The boy, Mark Anthony, was rushed to a nearby emergency rescue unit after collapsing. He seemed lifeless when he was carried by a couple of big men at the rescue tent.
He was seen barely catching his breath. He survived, luckily, a miracle maybe, but later on admitted that he lost consciousness for a moment, as he could hardly breathe when pinned down near the carriage by bigger and stronger adults.
"Naipit ako ng mataba, tinulak ako, humihingi ako ng tulong tapos tinataas ko mga kamay ko, naipit po dibdib ko," he said.
But Mark Anthony is just one of many children who veteran devotees call "Señor Liit." They now actively participate in the Traslacion procession.
Children, aged 15 and below, through the years, were often seen just watching from the sidelines, trying to get a glimpse of the black image from afar, or waving their white towels as the Nazareno passed by.
But not anymore.
Children, like Shaina and RJ, and others as young as 8 and 6 years old, are now allowed by parents to work on top of the replica carriage to serve as "little hijos," catching the white towels, wiping it on the image, before throwing it back to the owner.
"Mga bata po na ito, sila po papalit sa susunod na henerasyon, sila and magmamana, at patuloy nilang gagawin yan," an elder, Jonathan Bautista, said. His group of little hijos hails from Pandacan Manila.
Many children are also seen walking barefoot with their parent or guardians, already practicing at a young age how it is to be called a Nazarene devotee.
Some children are left sleeping on the road after an exhausting morning in what is supposed to be an activity of adults.
Good thing there are people like the Yu family who give food for free to thousands of devotees, especially to children caught in the melee of pushing and pulling along the route of the Traslacion.
A GAME OF SURVIVAL?
But, as young as they are, these children apparently do not understand the meaning behind the Traslacion, which has been criticized by some from the older generation for its apparent lack of discipline, solemnity, and order.
When asked why they join the Traslacion, wipe the face of the Nazarene with towels they don't own, or why they walk barefoot, the kids could hardly give an answer and simply smile back, as if asking what their reply should be.
John, 8 years old, joined the Traslacion again this year, his second. He said walking barefoot doesn't hurt at all. For John's parents, who are also devotees, it is just but proper to start introducing their son to the rigors of having a strong faith in the Nazarene they strongly believe in.
But, for veteran devotees like Boyet Dolorico who have been carrying the Nazarene literally on his shoulders for the past 56 years, the problem lies not in the act of bringing the children to the Traslacion, but in not teaching them what it is all about.

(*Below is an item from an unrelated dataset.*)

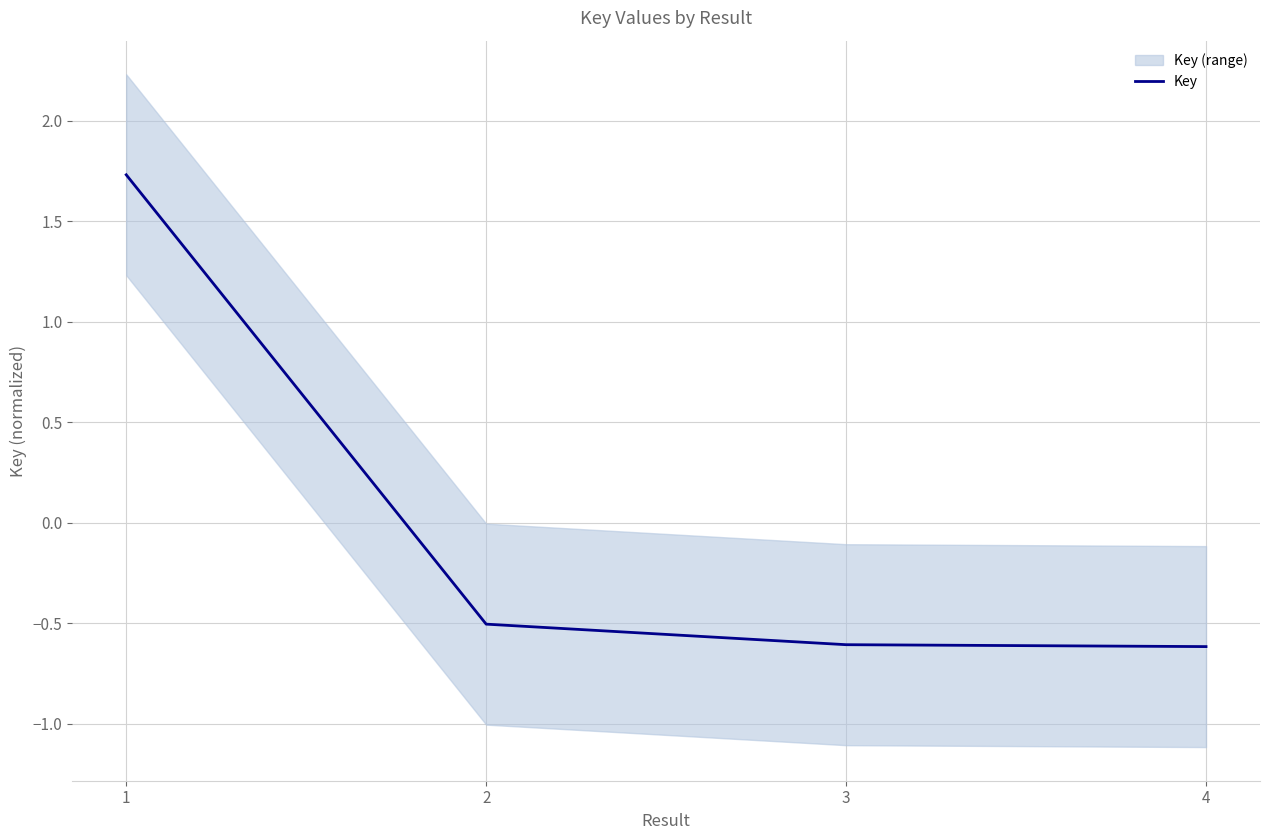

Does the chart display data point markers on the line(s)?

No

Boyet has long been disappointed that the devotees of today have lost the meaning of faith and devotion. He, too, has observed that more and more of the youth are seeing the Traslacion as a means to compete with one another, a game of survival of the fittest, a contest on who can do it first and do it again.
"Noong una, ang mga namamanata, mga displinado pa po. Ngayong taon na ito, hindi ko alam kung namamanata ba ito o nagpapayabang o nagpapasikat. Hindi nilalagay kung totoo ginagawa o isinasapuso. Yung iba, naglalaro, hindi nila alam ang ibig sabihin ng panata," Dolorico said.

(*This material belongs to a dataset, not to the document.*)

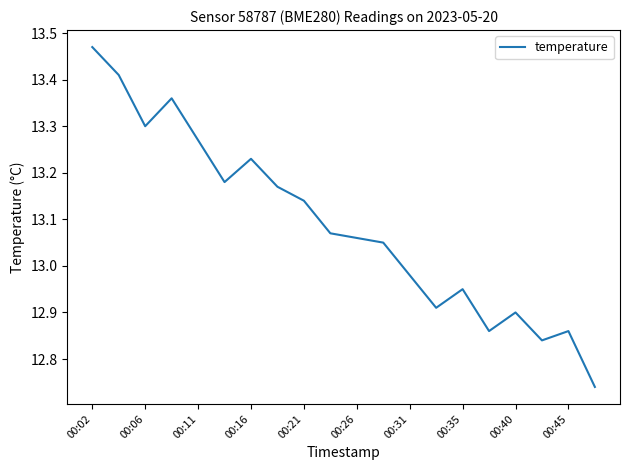

How many lines are shown in the chart?

1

"Ituro dapat ang tamang pamamaraan, ano ibig sabihin ng panata, maging displinado, huwag maingay pagkasama sa prusisyon, magdasal ng mataimtim," he added.
Boyet hopes to again see what he had been seeing 20, 30 years ago--a procession full of prayers, full of songs of praise for the Nazarene, whom the devotees have loved for its miracles, seen and unseen, in their lives and in the generations to come.